Los intentos habían adoptado muchas formas distintas — envenenamientos, colisiones vehiculares simuladas, accidentes mortales con objetos lanzados desde las alturas, y ahora disparos de francotirador a larga distancia calculados con precisión. Su propósito era inconfundible: eliminar a cualquiera vinculado a operaciones confidenciales, y especialmente a quienes eran leales a Kalel y trataban de entrar o salir del edificio.
Incluso el propio intento de Kalel de escabullirse había fallado cuando un vehículo señuelo — completamente blindado y diseñado para desviar a los atacantes — fue destruido a menos de quinientas yardas de la oficina.
Había quedado dolorosamente claro que cualquiera asociado a él estaba prácticamente marcado para morir en el momento en que pusiera un pie fuera del recinto presidencial. Sin importar su autoridad ni su estatus, ya nadie estaba dispuesto a sacrificar su vida por él.
La oficina presidencial, otrora el símbolo supremo del poder y el liderazgo nacional, se había transformado en lo que parecía la prisión más extravagante de la tierra. ¿Y quien lo tenía ahí? La viuda del hombre que Kalel supuestamente había eliminado.
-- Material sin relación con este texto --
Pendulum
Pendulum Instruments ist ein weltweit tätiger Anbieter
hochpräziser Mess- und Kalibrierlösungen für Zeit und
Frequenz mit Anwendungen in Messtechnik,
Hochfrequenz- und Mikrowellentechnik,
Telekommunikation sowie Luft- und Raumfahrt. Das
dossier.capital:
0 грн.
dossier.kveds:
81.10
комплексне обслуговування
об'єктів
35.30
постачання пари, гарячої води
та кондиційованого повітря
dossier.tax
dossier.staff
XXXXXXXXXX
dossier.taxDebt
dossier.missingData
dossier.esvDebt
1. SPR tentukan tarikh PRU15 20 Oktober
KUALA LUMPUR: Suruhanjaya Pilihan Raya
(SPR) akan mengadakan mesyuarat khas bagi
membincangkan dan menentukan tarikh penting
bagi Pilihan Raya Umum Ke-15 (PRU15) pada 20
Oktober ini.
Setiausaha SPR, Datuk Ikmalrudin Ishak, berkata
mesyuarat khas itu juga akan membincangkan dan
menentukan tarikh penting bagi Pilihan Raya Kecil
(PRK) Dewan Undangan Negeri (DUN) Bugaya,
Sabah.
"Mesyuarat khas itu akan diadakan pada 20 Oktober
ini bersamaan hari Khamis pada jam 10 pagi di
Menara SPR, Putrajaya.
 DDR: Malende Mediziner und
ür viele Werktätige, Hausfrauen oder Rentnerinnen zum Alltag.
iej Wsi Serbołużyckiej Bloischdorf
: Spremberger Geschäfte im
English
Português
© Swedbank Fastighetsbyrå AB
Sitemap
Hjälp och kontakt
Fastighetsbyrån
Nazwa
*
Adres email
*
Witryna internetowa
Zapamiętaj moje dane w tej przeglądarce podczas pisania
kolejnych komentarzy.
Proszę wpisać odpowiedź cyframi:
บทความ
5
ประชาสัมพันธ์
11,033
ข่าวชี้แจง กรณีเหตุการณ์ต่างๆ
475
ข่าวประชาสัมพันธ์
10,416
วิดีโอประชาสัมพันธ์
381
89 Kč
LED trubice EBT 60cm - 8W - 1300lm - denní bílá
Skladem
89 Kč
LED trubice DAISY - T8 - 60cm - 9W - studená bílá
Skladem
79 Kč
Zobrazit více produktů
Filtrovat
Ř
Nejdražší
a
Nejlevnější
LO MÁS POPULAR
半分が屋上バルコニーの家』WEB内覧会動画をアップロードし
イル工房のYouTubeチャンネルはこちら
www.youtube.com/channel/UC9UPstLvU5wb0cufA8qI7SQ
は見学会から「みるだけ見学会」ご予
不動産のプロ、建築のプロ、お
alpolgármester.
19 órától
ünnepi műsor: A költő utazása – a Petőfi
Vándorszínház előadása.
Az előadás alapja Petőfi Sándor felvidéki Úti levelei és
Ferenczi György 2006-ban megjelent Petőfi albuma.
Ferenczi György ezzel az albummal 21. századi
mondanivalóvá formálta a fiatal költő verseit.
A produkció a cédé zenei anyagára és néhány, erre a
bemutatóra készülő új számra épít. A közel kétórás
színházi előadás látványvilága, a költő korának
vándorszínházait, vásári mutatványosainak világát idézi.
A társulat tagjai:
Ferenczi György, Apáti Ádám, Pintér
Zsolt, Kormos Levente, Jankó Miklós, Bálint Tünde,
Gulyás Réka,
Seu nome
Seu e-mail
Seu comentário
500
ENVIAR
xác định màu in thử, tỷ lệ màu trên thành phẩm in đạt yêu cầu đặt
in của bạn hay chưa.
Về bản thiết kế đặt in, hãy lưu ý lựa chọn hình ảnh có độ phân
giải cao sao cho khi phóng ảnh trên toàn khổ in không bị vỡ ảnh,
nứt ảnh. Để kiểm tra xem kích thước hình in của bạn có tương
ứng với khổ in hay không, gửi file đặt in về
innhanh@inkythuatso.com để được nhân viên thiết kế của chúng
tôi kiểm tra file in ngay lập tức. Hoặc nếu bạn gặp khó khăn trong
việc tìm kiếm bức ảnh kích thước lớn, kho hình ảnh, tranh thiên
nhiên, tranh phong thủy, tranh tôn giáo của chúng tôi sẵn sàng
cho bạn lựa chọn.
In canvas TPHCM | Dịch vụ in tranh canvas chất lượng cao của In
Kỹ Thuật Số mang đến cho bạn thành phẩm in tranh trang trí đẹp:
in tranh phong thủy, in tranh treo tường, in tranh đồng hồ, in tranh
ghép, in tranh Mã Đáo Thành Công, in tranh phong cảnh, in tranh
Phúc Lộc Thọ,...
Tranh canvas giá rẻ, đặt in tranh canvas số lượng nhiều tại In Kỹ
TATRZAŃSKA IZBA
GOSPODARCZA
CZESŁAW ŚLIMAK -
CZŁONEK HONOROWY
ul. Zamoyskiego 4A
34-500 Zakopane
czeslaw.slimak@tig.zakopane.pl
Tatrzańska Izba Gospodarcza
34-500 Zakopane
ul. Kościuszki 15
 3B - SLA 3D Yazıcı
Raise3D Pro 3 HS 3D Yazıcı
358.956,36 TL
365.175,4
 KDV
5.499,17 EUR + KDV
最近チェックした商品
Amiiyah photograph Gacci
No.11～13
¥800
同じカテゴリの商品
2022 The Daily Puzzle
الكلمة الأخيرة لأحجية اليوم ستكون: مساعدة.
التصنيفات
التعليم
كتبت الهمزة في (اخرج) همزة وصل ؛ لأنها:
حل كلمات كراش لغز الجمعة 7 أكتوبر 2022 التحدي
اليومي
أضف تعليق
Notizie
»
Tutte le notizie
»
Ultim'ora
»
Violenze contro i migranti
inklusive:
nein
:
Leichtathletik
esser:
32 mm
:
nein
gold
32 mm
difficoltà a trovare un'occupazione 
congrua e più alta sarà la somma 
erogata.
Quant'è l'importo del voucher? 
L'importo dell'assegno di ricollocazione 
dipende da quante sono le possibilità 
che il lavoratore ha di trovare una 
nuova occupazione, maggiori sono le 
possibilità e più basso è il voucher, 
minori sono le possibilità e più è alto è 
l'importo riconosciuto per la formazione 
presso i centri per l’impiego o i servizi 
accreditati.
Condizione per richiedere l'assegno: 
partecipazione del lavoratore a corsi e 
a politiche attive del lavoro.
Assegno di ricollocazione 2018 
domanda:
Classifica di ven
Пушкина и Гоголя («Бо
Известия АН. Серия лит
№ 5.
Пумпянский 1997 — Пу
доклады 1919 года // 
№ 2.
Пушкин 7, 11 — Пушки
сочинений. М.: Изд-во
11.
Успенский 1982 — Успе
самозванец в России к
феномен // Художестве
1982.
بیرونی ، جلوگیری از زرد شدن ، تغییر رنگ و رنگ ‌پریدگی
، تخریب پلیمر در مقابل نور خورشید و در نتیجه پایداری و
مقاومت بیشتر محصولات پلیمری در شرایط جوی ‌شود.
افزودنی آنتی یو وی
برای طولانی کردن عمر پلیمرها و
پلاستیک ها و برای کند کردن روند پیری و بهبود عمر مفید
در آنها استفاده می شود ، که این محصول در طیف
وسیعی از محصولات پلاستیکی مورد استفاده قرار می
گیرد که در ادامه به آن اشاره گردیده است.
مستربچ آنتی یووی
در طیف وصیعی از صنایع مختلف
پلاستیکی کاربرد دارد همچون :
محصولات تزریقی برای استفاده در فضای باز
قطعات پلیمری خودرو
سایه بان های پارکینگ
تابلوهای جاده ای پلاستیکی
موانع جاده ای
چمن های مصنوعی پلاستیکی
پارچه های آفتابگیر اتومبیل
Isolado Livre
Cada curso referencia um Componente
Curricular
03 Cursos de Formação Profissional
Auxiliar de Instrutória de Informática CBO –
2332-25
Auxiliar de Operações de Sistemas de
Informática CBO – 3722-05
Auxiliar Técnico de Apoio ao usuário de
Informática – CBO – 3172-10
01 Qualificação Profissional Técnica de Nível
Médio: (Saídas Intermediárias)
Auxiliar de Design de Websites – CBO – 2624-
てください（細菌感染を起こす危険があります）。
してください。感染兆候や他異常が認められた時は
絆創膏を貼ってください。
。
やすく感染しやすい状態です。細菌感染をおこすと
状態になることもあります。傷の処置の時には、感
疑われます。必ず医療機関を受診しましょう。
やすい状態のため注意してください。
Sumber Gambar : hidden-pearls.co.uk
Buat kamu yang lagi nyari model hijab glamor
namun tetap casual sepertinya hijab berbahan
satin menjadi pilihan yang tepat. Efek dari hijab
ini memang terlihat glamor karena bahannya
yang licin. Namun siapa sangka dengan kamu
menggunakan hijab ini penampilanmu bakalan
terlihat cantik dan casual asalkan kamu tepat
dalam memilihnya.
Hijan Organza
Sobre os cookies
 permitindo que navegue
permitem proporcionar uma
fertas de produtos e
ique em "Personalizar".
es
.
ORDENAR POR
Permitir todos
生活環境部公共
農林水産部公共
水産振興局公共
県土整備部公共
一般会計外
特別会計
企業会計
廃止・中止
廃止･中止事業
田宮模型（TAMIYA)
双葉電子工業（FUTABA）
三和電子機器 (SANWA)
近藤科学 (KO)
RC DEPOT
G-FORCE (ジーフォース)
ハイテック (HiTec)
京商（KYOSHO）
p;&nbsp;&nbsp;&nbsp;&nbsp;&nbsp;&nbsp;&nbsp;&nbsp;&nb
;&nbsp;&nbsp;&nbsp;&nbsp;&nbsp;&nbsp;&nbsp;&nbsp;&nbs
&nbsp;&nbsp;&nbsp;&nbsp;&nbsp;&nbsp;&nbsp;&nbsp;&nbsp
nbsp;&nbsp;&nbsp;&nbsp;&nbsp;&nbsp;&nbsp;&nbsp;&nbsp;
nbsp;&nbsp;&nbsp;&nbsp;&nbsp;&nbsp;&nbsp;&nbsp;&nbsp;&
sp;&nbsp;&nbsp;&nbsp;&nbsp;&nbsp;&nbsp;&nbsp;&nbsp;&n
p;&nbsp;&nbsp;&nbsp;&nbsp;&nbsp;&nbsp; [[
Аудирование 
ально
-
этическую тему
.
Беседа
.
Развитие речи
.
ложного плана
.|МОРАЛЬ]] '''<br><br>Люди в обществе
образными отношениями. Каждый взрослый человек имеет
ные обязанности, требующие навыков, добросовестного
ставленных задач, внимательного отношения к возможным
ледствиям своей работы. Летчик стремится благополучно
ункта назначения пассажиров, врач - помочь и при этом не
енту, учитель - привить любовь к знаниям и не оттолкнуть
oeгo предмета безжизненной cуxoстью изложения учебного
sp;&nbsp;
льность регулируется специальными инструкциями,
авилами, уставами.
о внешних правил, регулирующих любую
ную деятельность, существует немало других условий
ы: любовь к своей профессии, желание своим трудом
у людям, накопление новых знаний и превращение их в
«¡Ha perdido completamente todo freno!» exclamó Cristian Hinks, el viceministro y asesor de seguridad de Kalel, con gruesos vendajes enrollados alrededor de la frente — un sombrío recordatorio del día anterior, cuando una bomba detonada a distancia a la vera del camino había volcado su vehículo. Su voz temblaba de miedo. «La organización de VS ya ha cortado al menos tres de nuestras rutas de inteligencia internacional, y la recompensa de la Mano Sanadora ha enviado a mercenarios y criminales de todo el mundo a una frenética cacería. Mientras tanto, los Owen y sus aliados no solo están presionándote — ¡están desmantelando toda tu base de influencia!»
𝖭𝘰𝗏𝖾𝘭аѕ 𝗮𝘥i𝖼𝘵𝗂𝘷а𝘀 𝘦𝗇 nо𝘷𝗲lаs4fа𝘯.𝖼оm
Kalel se giró y no dijo nada.
Su expresión se oscureció mientras miraba fijamente la pantalla digital frente a él, donde un rastreador en tiempo real de la opinión pública mostraba una curva pronunciada y alarmante hacia abajo, con un indicador de advertencia rojo brillante pulsando en el borde. Su índice de aprobación había caído a su punto más bajo desde que asumió el cargo, y el declive no mostraba señales de revertirse.
En el pasado, había manejado la percepción pública mediante anuncios de políticas, discursos cuidadosamente elaborados, o negociaciones discretas entre bastidores. Ninguna de esas herramientas funcionaba ahora. Rylie y la familia Owen habían encendido la furia en todos los niveles de la sociedad. Esto había ido mucho más allá de un conflicto político ordinario — se había convertido en un asalto directo a su reputación personal y a la legitimidad de su cargo.
Para colmo, varios acuerdos económicos importantes que había aprobado encontraban de repente complicaciones misteriosas en sus etapas finales. Funcionarios regionales que antes lo respaldaban firmemente ahora hablaban en términos cautelosos y sin comprometerse, e incluso el director del Servicio Secreto — su aliado más leal — le había dirigido una breve mirada incierta durante el informe matutino.
La opinión pública se había convertido en un arma invisible pero devastadora. Cada medida que Kalel intentaba en represalia resultaba inútil, como si cadenas invisibles se apretaran a su alrededor cada vez que presionaba, desencadenando respuestas aún más duras.